Which lines of the entries below include "import"? List them all.

Saved data entries
*** Block opens ***
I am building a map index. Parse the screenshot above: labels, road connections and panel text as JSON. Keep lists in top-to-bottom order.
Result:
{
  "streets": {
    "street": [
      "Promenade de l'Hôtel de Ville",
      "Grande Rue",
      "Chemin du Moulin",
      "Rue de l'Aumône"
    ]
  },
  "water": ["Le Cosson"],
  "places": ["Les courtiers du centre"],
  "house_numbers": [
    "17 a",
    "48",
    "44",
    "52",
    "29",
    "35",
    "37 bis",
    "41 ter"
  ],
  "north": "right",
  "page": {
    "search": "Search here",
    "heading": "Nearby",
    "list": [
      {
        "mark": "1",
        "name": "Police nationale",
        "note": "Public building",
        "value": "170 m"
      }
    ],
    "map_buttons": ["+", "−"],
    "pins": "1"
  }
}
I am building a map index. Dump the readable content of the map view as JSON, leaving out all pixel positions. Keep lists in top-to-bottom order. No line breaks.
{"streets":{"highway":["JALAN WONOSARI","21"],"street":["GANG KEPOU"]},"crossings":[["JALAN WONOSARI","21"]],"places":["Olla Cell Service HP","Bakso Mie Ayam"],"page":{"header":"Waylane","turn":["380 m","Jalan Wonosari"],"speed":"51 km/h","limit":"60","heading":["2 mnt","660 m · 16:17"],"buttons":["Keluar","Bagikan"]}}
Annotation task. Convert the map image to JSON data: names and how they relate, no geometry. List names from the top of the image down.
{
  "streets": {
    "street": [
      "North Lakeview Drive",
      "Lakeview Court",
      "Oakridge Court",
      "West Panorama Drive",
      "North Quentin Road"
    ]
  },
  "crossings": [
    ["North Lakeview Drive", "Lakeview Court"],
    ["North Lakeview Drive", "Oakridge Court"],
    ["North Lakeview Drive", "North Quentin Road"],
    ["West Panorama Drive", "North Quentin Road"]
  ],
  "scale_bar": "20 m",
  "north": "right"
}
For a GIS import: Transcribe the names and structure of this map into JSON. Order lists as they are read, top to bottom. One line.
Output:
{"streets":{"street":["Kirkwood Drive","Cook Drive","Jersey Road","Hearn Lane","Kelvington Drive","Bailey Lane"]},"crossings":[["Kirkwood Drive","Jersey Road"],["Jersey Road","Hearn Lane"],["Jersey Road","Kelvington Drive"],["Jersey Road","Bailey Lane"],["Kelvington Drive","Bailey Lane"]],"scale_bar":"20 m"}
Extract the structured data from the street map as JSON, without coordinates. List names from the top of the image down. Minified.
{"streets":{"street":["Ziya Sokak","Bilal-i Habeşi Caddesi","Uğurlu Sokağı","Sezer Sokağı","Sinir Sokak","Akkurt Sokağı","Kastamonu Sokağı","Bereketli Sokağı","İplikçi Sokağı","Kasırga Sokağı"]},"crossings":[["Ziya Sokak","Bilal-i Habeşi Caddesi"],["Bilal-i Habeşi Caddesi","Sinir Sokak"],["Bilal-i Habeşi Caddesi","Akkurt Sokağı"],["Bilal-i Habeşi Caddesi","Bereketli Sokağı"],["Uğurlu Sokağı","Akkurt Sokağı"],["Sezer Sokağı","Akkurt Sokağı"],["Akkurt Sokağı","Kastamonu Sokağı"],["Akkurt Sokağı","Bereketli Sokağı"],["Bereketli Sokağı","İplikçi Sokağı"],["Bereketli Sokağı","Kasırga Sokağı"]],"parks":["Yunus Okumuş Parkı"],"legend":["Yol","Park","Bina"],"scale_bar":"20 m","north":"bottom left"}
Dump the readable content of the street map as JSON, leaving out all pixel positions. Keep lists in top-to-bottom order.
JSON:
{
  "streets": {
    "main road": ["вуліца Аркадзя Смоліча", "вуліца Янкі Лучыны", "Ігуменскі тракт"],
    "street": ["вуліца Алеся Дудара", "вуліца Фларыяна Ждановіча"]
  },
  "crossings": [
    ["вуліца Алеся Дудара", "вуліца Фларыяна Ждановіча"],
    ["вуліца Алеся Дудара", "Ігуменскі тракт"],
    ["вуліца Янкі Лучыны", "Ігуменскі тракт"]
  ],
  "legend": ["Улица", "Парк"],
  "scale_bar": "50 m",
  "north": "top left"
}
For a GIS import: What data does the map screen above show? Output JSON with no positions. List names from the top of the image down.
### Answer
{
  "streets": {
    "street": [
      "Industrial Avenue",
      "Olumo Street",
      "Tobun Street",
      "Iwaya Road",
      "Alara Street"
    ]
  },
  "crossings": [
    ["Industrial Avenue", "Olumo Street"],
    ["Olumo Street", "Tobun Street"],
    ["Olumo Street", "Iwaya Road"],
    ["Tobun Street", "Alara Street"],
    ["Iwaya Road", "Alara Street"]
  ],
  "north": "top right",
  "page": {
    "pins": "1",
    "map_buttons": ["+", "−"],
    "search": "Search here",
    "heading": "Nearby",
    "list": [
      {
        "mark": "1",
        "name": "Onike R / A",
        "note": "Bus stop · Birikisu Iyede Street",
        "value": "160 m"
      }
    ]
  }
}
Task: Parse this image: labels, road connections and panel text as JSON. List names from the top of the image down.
*** Block closes ***
RESPONSE TO THIS EXERCISE:
For a GIS import: Transcribe the names and structure of this map into JSON. Order lists as they are read, top to bottom. One line.
For a GIS import: What data does the map screen above show? Output JSON with no positions. List names from the top of the image down.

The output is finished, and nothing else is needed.